▶ **CONSIGNES**
#1 Répondez à ces questions à partir de l'extrait sur le rallye du Parpaillon.
(a) Quel col les participants gravissent-ils lors du rallye annuel ?
(b) Combien d'instantanés sur les participants sont annoncés ?
(c) Dans quel film l'acteur-réalisateur explique-t-il qu'on peut dépenser son énergie sexuelle à bicyclette ?
#2 Reproduisez tel quel l'extrait sur le rallye du Parpaillon, en commençant par « Si quelques voitures » et en continuant jusqu'à « sur les deux-roues... ».
#3 Relevez dans l'extrait sur le rallye du Parpaillon tous les termes distincts servant à désigner un véhicule.

L'ascension du col de Parpaillon lors du rallye annuel. Deux cents instantanés sur les participants qui disent beaucoup sur l'épreuve mais aussi, et surtout, sur notre société...
« Ce n'est pas dit que tous ceux qui ont des voitures sont des crétins, mais tous les crétins ont des voitures[…] le vélo, c'est la culture et la bagnole c'est la barbarie. »
Si quelques voitures font leur apparition dans les films de Luc Moullet (elles sont même au centre des Naufragés de la D17), on enfourche bien plus souvent son vélo. On se rappelle ainsi de la séquence mémorable d'Anatomie d'un rapport où notre acteur-réalisateur explique que chevaucher sa bicyclette permet de dépenser son énergie sexuelle aussi efficacement qu'en étant au lit. Il fallait bien qu'un jourMoullet se décidât à faire un film sur les deux-roues...

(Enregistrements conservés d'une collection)

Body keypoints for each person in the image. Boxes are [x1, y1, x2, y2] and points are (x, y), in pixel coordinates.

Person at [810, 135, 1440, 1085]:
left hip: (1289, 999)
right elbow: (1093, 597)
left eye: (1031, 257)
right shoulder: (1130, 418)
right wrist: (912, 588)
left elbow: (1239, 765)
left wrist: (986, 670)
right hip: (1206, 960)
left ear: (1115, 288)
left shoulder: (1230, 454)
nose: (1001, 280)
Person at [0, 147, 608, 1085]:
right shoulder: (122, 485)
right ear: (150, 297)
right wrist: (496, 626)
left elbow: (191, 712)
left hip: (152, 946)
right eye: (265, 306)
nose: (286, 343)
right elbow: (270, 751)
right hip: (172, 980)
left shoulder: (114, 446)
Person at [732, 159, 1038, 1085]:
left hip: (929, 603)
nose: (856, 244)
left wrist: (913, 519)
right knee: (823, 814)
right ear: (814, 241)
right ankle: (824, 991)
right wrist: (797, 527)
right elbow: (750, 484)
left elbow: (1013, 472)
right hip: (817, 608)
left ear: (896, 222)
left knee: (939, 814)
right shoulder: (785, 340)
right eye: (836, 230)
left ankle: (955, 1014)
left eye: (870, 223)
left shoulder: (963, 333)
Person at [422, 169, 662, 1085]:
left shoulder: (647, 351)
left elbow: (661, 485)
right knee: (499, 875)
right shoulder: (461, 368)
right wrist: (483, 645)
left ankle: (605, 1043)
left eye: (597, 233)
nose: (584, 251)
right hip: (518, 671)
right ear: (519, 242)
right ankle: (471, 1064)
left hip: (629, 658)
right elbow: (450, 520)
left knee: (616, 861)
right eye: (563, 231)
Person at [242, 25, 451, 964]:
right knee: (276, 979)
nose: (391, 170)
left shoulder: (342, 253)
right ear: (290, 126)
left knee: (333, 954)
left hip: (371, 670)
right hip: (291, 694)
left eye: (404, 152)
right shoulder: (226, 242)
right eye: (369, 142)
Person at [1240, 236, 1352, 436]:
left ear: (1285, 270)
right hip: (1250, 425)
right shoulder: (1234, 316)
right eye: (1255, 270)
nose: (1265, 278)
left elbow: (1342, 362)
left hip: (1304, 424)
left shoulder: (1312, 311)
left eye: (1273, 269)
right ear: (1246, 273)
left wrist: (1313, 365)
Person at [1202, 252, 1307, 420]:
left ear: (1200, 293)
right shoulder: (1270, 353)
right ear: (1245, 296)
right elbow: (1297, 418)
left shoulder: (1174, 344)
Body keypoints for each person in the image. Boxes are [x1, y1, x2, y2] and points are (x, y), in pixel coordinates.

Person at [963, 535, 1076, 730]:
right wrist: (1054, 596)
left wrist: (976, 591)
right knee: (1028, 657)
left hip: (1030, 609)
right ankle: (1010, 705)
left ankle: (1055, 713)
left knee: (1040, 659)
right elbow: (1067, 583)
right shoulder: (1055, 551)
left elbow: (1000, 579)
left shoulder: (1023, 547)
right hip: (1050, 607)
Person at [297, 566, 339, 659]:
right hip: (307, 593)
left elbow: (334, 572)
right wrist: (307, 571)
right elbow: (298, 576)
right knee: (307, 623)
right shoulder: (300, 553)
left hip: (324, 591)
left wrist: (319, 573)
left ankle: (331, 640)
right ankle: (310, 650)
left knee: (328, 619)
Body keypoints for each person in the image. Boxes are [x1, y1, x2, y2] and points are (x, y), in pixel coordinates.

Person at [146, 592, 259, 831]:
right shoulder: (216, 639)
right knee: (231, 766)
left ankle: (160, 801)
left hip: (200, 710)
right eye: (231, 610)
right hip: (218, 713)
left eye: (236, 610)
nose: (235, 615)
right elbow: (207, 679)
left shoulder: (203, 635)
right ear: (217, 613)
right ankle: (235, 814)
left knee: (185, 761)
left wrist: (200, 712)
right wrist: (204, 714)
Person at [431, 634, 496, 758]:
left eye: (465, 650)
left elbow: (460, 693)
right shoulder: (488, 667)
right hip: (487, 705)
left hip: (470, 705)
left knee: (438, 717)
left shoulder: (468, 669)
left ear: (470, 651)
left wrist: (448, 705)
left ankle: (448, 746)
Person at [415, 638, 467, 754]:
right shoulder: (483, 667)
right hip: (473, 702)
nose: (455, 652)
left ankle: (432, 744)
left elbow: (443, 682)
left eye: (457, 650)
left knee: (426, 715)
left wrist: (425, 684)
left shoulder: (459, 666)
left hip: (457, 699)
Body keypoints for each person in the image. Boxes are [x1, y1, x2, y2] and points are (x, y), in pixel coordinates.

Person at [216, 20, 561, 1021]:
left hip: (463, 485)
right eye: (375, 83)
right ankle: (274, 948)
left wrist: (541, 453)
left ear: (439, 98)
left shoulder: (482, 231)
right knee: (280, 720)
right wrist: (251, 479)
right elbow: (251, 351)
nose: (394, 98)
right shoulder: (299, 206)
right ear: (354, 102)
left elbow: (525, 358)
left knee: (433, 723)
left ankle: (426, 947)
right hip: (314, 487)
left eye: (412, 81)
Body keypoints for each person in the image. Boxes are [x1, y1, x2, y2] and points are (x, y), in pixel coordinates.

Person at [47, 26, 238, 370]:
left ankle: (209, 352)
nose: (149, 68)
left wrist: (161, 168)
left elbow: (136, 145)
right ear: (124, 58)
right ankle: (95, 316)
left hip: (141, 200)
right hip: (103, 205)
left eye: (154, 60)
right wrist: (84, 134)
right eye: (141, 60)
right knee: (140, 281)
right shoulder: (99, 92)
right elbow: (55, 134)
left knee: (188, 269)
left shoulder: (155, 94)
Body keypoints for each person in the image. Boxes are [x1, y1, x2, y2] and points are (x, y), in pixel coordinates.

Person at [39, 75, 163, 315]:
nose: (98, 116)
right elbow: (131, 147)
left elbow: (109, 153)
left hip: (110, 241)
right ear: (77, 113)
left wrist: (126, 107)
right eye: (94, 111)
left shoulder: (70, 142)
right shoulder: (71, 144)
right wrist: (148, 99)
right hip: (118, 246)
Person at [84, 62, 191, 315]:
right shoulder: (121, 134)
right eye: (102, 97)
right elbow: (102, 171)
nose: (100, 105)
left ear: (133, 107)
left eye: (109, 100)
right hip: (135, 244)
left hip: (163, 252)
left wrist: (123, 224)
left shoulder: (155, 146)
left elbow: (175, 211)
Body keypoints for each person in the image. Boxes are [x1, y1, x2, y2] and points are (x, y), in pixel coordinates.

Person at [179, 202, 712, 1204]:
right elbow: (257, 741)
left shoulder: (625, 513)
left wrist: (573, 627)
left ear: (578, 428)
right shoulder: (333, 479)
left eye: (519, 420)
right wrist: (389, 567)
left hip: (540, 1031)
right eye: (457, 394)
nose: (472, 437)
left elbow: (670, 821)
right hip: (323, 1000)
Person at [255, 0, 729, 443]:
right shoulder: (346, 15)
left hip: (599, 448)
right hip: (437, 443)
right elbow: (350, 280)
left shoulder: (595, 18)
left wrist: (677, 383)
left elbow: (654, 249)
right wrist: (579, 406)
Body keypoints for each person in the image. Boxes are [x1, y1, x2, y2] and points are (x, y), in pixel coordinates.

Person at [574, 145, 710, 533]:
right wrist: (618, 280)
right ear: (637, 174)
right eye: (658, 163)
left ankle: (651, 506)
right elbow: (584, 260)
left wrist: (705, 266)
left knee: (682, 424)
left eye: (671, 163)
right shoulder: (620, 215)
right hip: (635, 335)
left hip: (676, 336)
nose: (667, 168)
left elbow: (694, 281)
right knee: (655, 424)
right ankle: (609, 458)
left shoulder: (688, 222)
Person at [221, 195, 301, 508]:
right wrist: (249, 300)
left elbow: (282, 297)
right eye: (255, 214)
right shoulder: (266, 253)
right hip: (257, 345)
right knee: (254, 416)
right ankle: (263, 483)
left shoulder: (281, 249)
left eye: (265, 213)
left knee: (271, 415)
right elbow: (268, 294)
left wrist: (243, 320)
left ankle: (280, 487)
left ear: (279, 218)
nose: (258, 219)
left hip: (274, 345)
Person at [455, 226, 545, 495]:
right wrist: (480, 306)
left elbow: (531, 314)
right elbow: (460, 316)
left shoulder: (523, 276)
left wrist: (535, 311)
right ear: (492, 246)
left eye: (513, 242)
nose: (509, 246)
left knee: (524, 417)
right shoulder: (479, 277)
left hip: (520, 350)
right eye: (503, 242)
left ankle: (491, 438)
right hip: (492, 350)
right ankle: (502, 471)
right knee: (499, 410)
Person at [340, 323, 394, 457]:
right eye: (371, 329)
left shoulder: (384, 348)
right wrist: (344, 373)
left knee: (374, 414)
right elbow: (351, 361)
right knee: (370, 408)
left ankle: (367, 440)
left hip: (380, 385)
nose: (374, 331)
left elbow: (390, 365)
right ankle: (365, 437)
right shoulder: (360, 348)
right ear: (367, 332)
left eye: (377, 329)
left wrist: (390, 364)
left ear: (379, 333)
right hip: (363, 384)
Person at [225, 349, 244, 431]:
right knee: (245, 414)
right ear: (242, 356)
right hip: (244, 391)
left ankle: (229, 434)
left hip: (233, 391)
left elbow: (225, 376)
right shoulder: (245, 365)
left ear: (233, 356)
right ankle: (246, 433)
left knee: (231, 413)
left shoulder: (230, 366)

▶ **RÉPONSES**
#1
(a) Le col de Parpaillon.
(b) Deux cents.
(c) Anatomie d'un rapport.

#2
Si quelques voitures font leur apparition dans les films de Luc Moullet (elles sont même au centre des Naufragés de la D17), on enfourche bien plus souvent son vélo. On se rappelle ainsi de la séquence mémorable d'Anatomie d'un rapport où notre acteur-réalisateur explique que chevaucher sa bicyclette permet de dépenser son énergie sexuelle aussi efficacement qu'en étant au lit. Il fallait bien qu'un jourMoullet se décidât à faire un film sur les deux-roues...

#3 voitures, vélo, bagnole, bicyclette, deux-roues